# how to install capacitor



## BigCoon (Mar 20, 2002)

i recently bought a scosche amp kit from walmart that came with a 500k micro cap. the instructions say how to hook it up, but dont really go into detail. how do i get it to charge in the first place, and how do you ground the damn thing.

also, can the foil based sound deadener be put on your gas tank lid???

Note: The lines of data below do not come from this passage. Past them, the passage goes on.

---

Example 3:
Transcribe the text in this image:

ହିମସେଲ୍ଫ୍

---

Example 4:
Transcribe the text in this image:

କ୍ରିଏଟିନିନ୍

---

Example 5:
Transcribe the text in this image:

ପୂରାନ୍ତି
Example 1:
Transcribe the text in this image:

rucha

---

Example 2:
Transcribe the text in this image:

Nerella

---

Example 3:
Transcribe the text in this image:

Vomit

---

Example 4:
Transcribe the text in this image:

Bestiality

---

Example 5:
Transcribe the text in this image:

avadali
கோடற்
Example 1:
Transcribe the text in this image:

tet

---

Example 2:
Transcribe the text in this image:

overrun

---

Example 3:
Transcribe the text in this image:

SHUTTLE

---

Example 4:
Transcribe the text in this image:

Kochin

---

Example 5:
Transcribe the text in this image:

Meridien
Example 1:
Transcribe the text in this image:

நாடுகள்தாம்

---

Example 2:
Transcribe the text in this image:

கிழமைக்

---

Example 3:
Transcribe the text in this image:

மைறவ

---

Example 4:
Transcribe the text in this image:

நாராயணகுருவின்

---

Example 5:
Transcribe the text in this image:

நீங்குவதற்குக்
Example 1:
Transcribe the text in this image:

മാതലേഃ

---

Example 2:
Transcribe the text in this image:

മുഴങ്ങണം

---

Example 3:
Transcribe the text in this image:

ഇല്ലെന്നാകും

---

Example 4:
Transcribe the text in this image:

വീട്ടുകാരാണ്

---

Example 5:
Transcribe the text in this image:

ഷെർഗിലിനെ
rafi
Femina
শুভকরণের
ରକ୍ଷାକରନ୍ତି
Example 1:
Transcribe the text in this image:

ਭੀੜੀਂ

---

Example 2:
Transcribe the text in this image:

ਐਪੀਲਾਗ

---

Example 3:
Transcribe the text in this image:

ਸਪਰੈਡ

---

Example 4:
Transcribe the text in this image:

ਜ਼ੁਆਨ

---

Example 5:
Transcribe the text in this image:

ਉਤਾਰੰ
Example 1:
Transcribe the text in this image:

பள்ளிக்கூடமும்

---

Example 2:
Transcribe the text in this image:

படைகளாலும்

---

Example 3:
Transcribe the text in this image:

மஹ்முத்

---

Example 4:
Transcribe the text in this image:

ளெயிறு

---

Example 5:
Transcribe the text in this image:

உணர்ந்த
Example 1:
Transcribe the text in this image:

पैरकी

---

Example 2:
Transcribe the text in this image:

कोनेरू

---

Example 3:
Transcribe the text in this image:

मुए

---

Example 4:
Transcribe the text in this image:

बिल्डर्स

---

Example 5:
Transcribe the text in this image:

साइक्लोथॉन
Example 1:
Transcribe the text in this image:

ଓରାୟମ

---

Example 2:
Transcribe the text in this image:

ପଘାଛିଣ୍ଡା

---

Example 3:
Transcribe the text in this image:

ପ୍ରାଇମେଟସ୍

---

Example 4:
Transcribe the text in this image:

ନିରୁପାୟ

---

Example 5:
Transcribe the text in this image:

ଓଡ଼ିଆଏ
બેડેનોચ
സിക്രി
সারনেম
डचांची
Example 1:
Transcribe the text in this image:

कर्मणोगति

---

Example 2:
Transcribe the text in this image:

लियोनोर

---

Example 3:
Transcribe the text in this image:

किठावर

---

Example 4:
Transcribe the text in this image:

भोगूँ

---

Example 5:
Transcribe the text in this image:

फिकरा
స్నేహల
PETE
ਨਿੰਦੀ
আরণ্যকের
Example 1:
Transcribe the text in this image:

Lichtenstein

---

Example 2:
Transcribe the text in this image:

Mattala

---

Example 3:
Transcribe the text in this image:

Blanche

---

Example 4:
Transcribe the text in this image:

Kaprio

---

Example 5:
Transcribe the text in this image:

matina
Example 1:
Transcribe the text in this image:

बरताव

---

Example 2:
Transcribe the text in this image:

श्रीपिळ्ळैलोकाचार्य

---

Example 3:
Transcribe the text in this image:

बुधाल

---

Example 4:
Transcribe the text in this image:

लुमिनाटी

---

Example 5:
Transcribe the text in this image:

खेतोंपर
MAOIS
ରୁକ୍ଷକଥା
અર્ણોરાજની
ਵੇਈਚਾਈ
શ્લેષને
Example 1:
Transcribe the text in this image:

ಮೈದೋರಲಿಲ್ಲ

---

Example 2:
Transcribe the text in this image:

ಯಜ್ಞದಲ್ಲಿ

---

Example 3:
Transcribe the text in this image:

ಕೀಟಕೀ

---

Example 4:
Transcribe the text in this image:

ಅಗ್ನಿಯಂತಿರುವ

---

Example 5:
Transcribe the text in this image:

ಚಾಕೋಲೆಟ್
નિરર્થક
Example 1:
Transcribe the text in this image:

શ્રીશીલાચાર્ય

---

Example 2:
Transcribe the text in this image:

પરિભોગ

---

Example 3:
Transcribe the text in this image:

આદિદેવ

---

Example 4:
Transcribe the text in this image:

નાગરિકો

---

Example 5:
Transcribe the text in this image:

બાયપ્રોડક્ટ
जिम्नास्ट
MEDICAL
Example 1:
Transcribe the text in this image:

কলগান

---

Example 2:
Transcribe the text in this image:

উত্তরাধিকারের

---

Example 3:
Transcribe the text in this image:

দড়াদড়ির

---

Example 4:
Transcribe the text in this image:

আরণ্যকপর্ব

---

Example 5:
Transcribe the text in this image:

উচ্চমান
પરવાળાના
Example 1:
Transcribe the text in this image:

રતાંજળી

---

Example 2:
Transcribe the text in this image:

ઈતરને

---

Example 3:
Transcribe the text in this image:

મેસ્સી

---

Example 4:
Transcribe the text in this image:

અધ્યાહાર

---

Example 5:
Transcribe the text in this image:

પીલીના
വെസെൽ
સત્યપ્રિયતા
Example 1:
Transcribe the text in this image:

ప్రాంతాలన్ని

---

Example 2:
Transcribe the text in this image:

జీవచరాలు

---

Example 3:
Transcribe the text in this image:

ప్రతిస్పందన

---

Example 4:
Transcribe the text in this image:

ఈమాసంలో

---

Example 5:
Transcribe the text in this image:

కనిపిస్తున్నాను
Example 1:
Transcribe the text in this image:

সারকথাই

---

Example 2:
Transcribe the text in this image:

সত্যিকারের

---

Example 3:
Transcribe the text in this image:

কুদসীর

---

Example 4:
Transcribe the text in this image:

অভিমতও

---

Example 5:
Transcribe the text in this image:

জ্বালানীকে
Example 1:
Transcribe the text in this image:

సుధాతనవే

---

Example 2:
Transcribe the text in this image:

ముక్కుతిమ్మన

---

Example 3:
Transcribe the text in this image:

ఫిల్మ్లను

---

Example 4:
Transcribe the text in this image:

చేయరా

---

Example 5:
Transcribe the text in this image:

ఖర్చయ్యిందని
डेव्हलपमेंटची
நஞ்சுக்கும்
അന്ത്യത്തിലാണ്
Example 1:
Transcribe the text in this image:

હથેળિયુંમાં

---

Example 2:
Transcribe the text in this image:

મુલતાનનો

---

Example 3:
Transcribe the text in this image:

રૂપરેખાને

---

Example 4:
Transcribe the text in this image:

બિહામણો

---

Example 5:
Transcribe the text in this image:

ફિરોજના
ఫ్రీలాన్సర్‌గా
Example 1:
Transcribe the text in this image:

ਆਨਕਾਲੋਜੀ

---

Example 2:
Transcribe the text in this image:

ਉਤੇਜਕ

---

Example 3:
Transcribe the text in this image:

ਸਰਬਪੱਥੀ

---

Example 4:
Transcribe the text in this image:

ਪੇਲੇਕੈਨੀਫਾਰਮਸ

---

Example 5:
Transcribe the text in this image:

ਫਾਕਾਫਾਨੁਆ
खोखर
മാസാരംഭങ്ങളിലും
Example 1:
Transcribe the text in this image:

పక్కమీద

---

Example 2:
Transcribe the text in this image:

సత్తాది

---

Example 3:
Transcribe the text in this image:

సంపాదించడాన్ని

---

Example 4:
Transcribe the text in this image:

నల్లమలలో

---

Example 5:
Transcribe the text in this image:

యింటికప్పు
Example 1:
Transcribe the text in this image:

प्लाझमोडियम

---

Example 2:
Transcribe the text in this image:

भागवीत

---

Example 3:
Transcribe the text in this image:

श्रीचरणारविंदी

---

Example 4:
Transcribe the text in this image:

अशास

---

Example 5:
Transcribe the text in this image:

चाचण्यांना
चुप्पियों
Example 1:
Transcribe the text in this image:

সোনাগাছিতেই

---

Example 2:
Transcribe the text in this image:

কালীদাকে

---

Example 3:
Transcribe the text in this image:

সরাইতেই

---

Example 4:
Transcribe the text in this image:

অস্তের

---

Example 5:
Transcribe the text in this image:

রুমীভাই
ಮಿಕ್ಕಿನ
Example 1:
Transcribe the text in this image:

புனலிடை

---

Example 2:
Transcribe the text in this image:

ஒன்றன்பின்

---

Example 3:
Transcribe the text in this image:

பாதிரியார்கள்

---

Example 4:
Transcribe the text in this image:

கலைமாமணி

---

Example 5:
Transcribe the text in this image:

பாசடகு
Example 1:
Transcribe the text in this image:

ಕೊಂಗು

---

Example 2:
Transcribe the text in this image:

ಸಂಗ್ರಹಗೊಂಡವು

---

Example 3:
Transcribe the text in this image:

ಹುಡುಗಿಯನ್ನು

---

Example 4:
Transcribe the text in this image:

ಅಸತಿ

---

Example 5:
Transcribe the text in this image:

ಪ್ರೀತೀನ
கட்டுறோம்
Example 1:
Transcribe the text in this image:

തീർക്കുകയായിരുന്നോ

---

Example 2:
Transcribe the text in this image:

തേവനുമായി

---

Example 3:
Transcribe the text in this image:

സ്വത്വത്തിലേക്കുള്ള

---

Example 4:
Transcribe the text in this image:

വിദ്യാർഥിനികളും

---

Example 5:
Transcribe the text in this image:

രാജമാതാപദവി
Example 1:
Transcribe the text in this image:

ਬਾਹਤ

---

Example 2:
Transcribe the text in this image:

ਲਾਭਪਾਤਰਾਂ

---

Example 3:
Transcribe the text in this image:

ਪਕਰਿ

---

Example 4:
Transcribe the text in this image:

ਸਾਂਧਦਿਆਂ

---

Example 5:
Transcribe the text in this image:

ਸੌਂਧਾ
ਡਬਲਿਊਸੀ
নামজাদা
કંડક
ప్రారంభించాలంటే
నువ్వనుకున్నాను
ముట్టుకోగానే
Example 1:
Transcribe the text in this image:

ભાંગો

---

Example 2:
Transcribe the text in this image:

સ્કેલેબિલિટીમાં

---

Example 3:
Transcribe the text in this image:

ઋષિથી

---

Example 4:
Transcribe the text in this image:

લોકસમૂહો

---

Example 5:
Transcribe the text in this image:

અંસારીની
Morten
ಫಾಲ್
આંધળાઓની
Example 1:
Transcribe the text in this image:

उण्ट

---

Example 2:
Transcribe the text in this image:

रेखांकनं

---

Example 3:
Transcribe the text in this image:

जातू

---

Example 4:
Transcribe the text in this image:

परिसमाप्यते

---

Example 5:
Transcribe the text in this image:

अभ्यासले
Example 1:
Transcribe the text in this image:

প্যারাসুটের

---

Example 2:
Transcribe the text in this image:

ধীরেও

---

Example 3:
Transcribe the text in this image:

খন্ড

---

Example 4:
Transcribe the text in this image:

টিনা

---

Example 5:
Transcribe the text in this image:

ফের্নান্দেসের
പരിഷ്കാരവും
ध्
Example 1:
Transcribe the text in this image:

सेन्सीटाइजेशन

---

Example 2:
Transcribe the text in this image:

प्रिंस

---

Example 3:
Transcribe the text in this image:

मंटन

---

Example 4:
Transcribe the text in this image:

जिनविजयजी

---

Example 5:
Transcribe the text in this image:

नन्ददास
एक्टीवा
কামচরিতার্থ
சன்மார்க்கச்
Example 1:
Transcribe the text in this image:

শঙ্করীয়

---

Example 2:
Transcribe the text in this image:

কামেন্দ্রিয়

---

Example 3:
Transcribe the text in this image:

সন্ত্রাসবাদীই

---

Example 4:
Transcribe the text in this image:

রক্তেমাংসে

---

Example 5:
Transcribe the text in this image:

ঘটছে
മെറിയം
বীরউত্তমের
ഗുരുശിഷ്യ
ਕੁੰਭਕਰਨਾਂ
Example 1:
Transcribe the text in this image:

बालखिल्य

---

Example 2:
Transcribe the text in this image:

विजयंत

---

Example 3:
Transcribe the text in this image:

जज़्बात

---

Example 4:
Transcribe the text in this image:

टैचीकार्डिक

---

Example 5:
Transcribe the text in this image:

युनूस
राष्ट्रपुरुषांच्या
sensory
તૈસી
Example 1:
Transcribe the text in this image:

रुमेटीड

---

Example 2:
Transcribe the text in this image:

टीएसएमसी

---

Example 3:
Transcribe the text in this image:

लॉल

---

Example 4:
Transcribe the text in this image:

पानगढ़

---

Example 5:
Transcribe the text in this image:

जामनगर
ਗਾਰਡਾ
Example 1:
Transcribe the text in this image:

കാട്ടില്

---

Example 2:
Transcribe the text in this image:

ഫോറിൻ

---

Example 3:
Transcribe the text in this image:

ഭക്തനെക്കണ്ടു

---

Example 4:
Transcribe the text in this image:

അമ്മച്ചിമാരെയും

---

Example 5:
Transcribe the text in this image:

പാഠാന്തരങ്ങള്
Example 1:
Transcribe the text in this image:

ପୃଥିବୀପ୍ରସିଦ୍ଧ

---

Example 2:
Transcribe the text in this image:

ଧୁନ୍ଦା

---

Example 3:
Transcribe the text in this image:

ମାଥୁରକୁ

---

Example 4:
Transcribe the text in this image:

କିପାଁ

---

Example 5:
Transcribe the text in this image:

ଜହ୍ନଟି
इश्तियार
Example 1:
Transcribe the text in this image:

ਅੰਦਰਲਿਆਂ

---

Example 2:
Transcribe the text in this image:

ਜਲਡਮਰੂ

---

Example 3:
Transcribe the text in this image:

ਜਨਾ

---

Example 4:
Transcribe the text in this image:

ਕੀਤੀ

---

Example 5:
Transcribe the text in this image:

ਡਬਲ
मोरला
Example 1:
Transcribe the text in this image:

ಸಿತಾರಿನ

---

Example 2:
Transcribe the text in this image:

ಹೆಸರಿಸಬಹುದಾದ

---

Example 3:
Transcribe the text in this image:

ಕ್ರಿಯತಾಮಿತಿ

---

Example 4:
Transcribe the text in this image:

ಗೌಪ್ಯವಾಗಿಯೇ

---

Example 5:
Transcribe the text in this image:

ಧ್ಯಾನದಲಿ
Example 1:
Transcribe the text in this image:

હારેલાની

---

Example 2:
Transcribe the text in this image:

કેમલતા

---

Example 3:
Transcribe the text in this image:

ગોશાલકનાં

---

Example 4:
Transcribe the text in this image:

any help with any of this is appreciated.


----------



## BIG DIRTY (Jan 31, 2002)

RUN A GROUND. AND RUN A WIRE FROM YOUR BATTERIES TO THE CAP, AND ON THE POSITIVE SIDE, RUN ANOTHER WIRE OFF OF THAT TO YOUR AMP. BEFORE YOU WIRE IT, LOOK AT THE INSTRUCTIONS, YOU MAY HAVE TO CHARGE THEM FIRST, SO READ THE INSTRUCTIONS. BUT WHEN YOU LOOK AT IT, IT SHOULD HAVE ONE TO THE GROND, AND TWO WIRE OFF OF THE POSITIVE. (ONE FROM THE BATT, ONE TO THE AMP) HOPE THAT HELPS


----------



## Brahma Brian (Nov 17, 2004)

I don't use them because they are useless to me, but I'll still answer your question...

You are supposed to charge them really slow through a resistor if they are completely discharged, before introducing them to your cars electrical system...

Hook it up in the manner dirty said...


----------